▶ _What this task involves_: Using the text on Earth's radiation balance, answer yes or no to each statement and quote the words that settle it: (a) In the consensus view, about 100 W/m2 of the outgoing radiation is reflected solar shortwave radiation. (b) In the writer's view, the surface temperature rises when greenhouse gases increase. (c) In Figure 2, the dark blue line outlines areas where the correlation is more negative than -0.5.

▶ _Document text_:
The upwelling longwave radiation and the reflected solar radiation, on the other hand, are under no such restrictions. This gives us the opportunity to see distinguish between my hypothesis that the system responds in such a way as to counteract changes in forcing, and the consensus view that the system responds to changes in forcing by changing the surface temperature.
In the consensus view, the system works as follows. At equilibrium, what is emitted by the earth has to equal the incoming radiation, 340 watts per metre squared (W/m2). Of this, about 100 W/m2 are reflected solar shortwave radiation (which I’ll call “SW” for “shortwave”), and 240 W/m2 of which are upwelling longwave (thermal infrared) radiation (which I’ll call “LW”).
In the consensus view, the system works as follows. When the GHGs increase, the TOA upwelling longwave (LW) radiation decreases because more LW is absorbed. In response, the entire system warms until the longwave gets back to its previous value, 240 W/m2. That plus the 100 W/m2 of reflected solar shortwave radiation (SR) equals the incoming 340 W/m2, and so the equilibrium is restored.
In my view, on the other hand, the system works as follows. When the GHGs increase, the TOA upwelling longwave radiation decreases because more is absorbed. In response, the albedo increases proportionately, increases the SR. This counteracts the decrease in upwelling LW, and leaves the surface temperature unchanged. This is a great simplification, but sufficient for this discussion. Figure 1 shows the difference between the two views, my view and the consensus view.
Figure 1. What happens as a result of increased absorption of longwave (LW) by greenhouse gases (GHGs), in the consensus view and in my view. “SW” is reflected solar (shortwave) radiation, LW is upwelling longwave radiation, and “surface” is upwelling longwave radiation from the surface.
So what should we expect to find if we look at a map of the correlation (gridcell by gridcell) between SW and LW? Will the correlation be generally negative, as my view suggests, a situation where when the SW goes up the LW goes down?
Or will it be positive, both going either up or down at the same time? Or will the two be somewhat disconnected from each other, with low correlation in either direction, as is suggested by the consensus view? I ask because I was surprised by what I found.
The figure below shows the answer to the question regarding the correlation of the SW and the LW …
Figure 2. Correlation of the month-by-month gridcell values of reflected solar shortwave radiation, and thermal longwave radiation. The dark blue line outlines areas with strong negative correlation (more negative than – 0.5). These are areas where an increase in one kind of upwelling radiation is counteracted by a proportionate decrease in the other kind of upwelling radiation.

▶ _Dataset extract_:
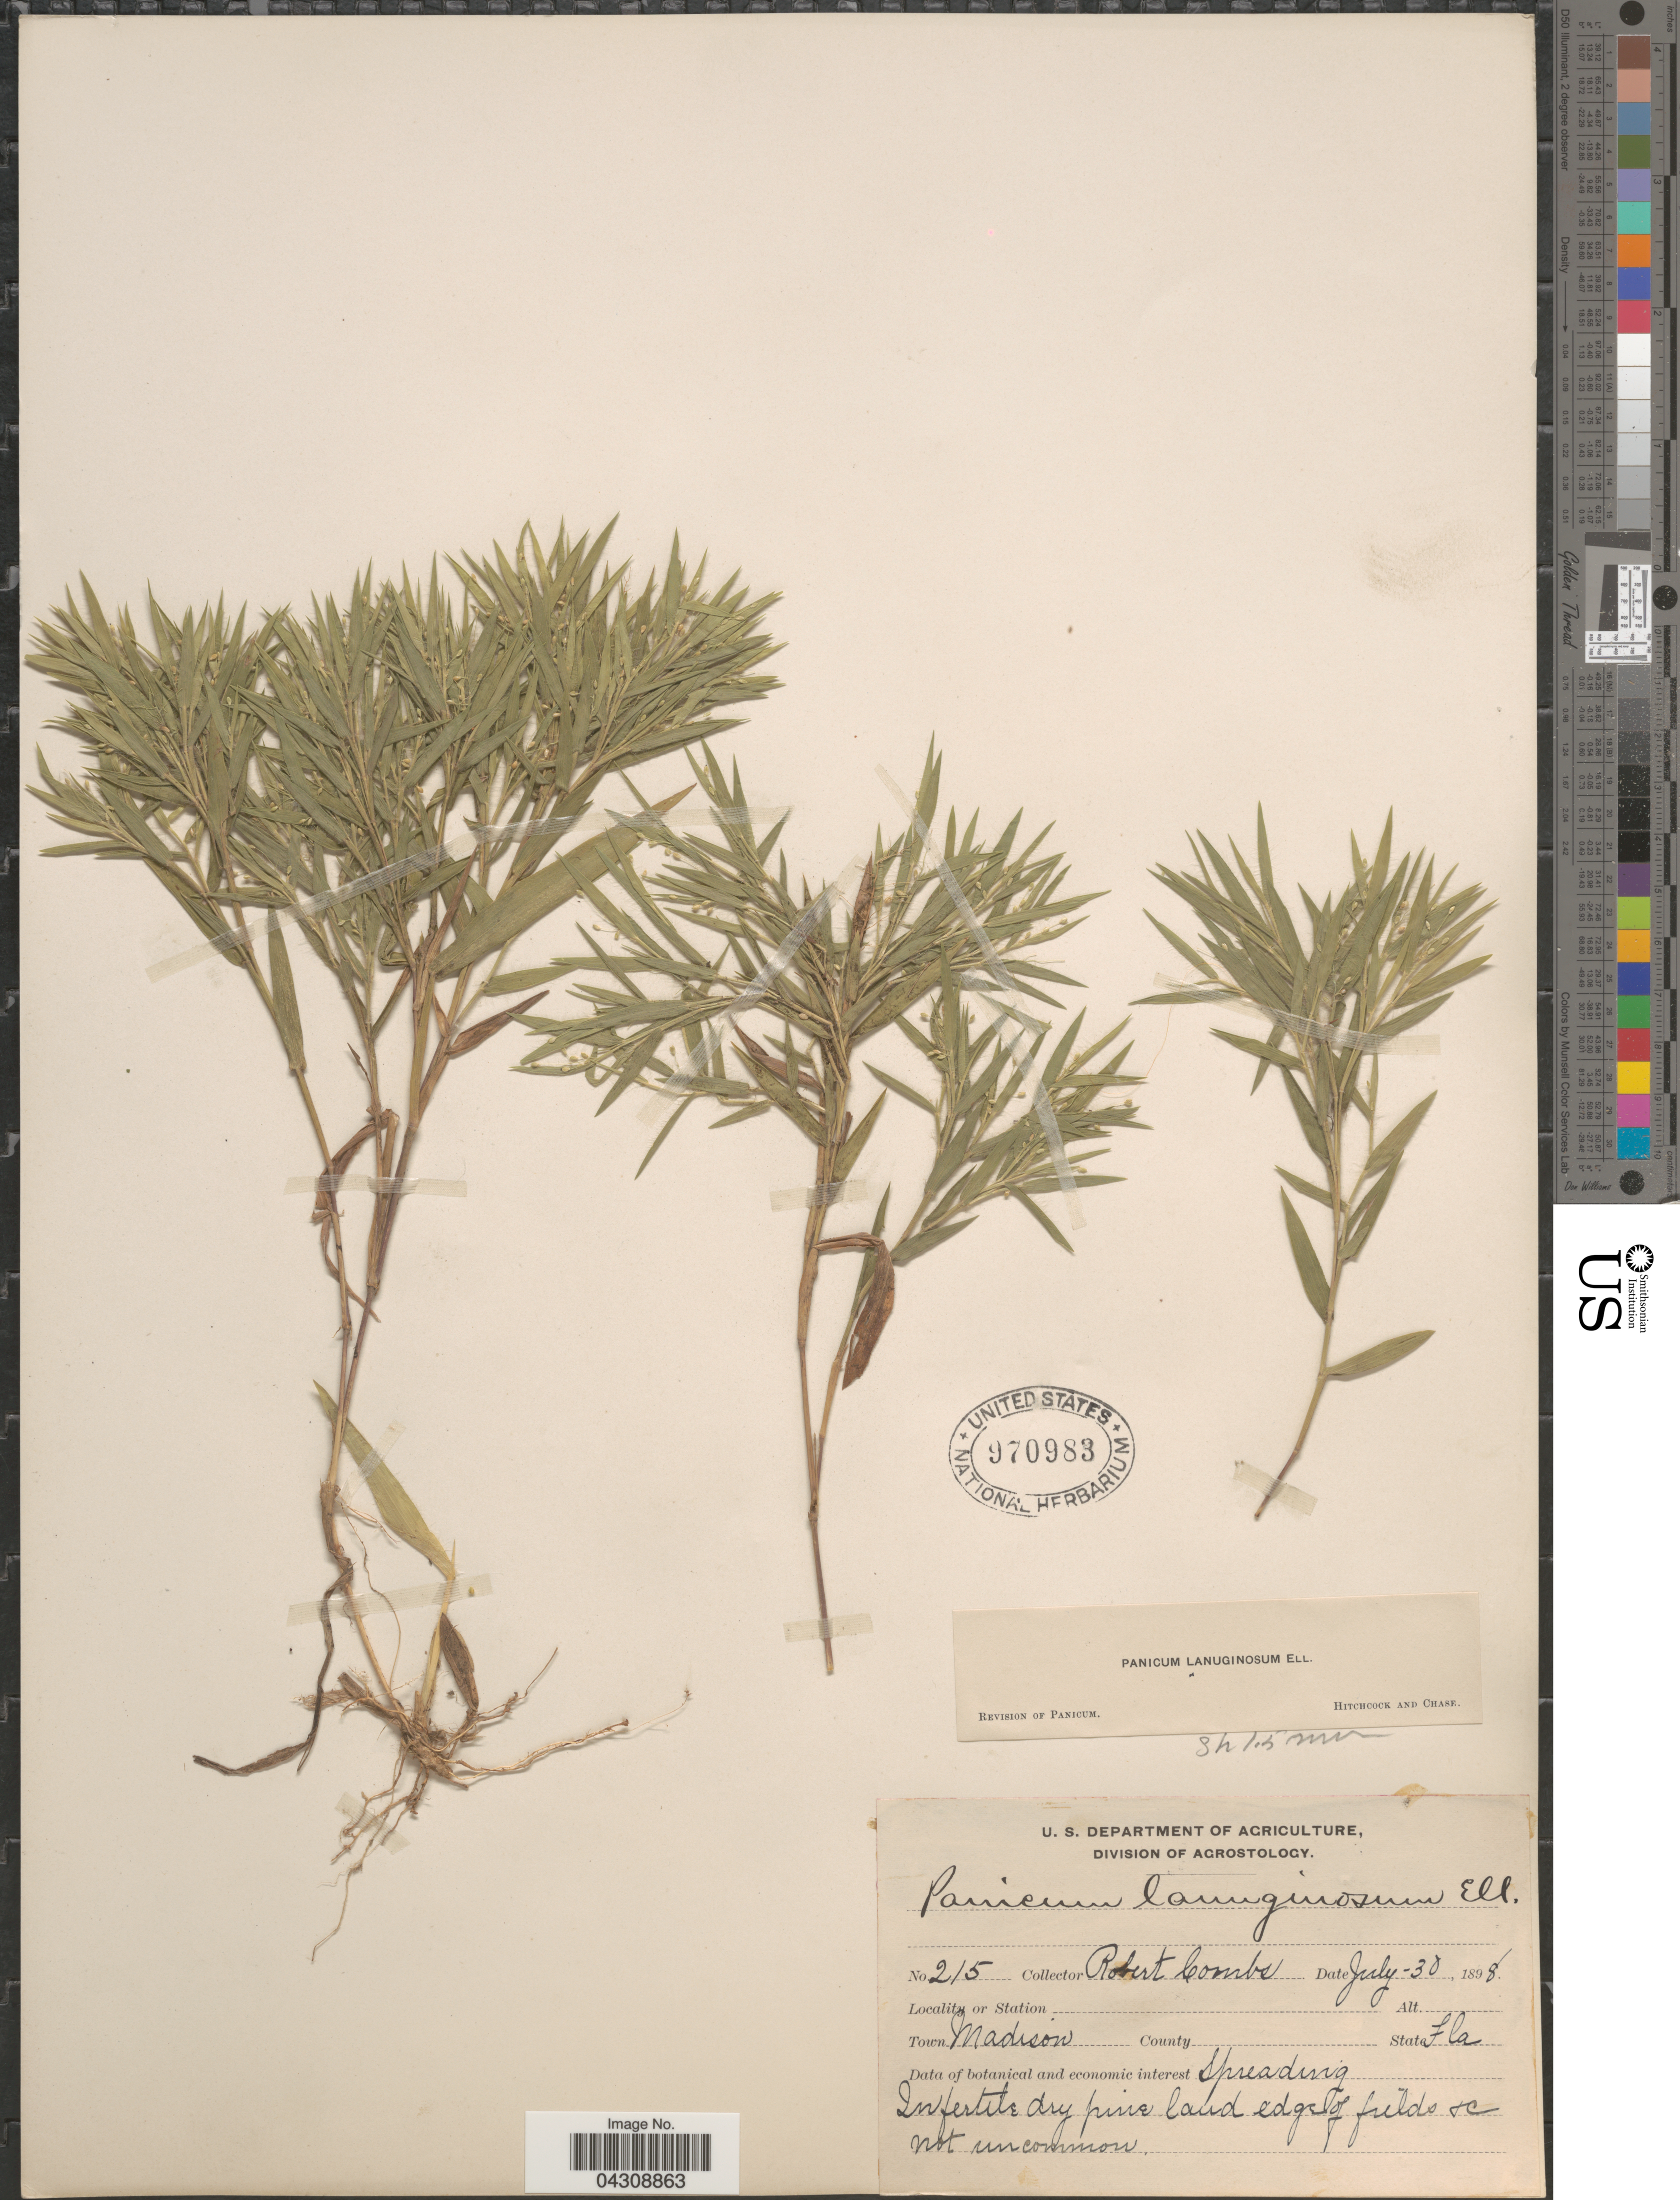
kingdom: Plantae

==

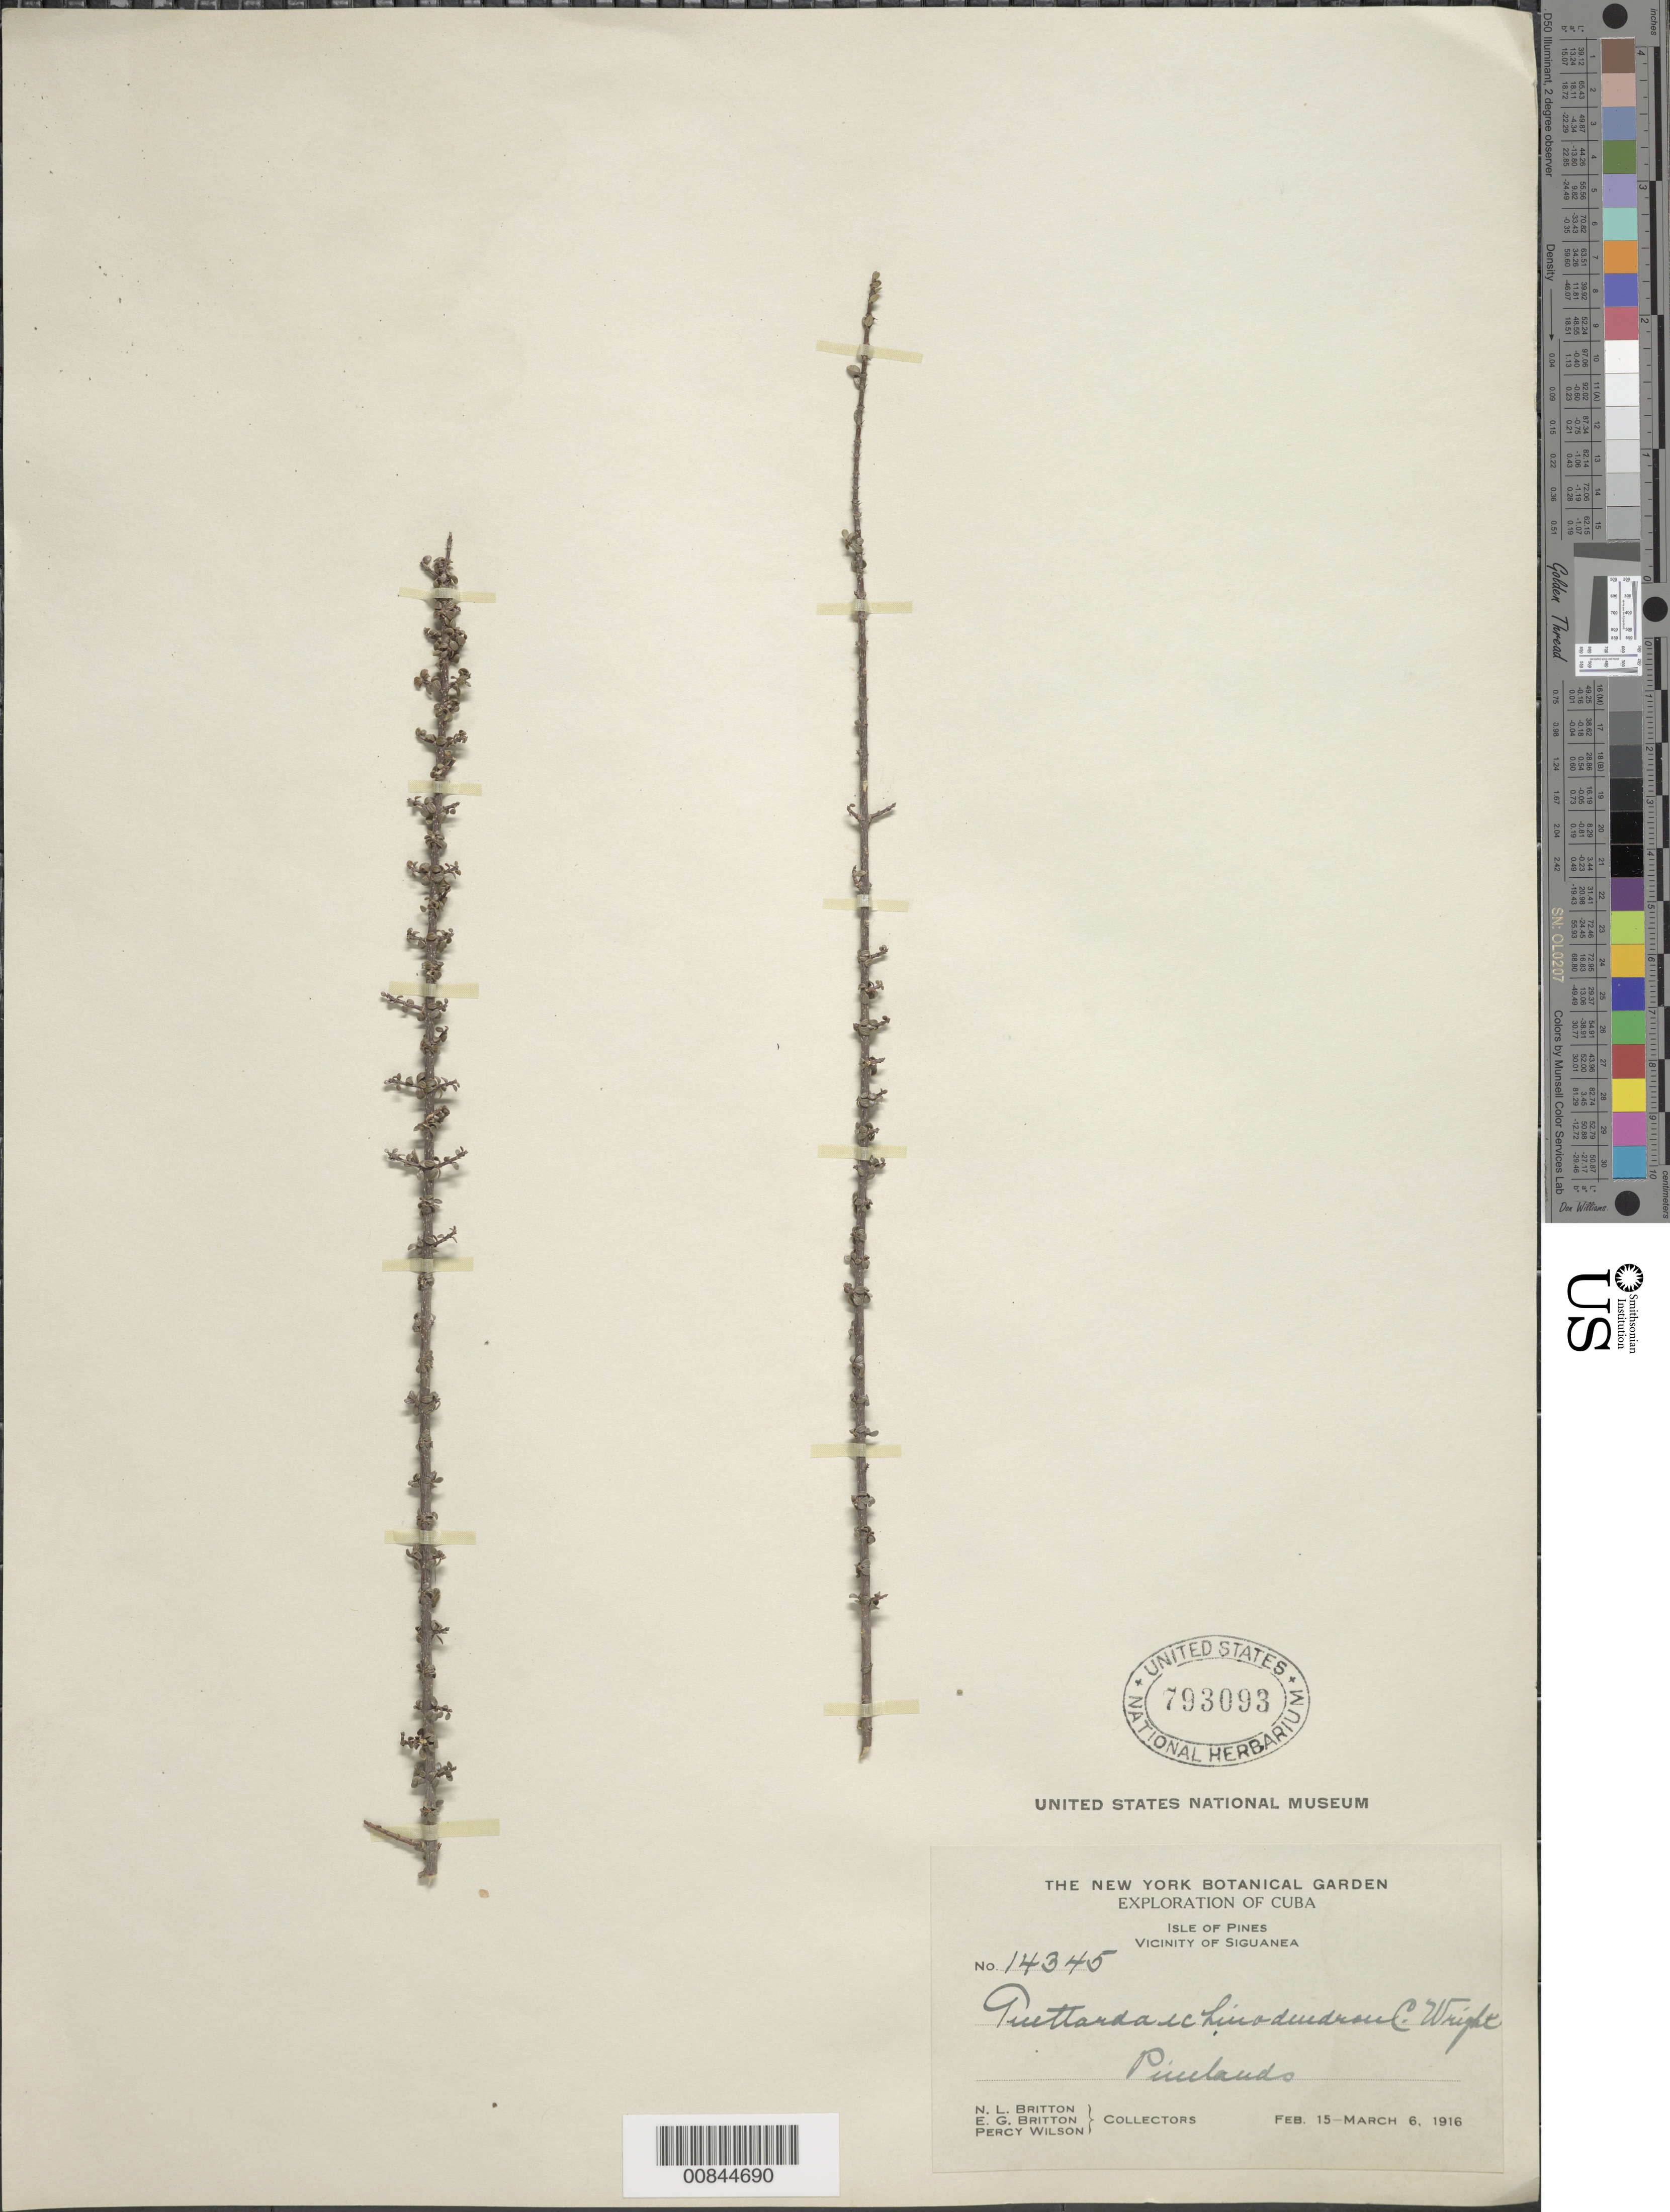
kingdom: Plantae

▶ _Solution to the exercise_:
(a) Yes: "about 100 W/m2 are reflected solar shortwave radiation"
(b) No: "This counteracts the decrease in upwelling LW, and leaves the surface temperature unchanged."
(c) Yes: "The dark blue line outlines areas with strong negative correlation (more negative than – 0.5)."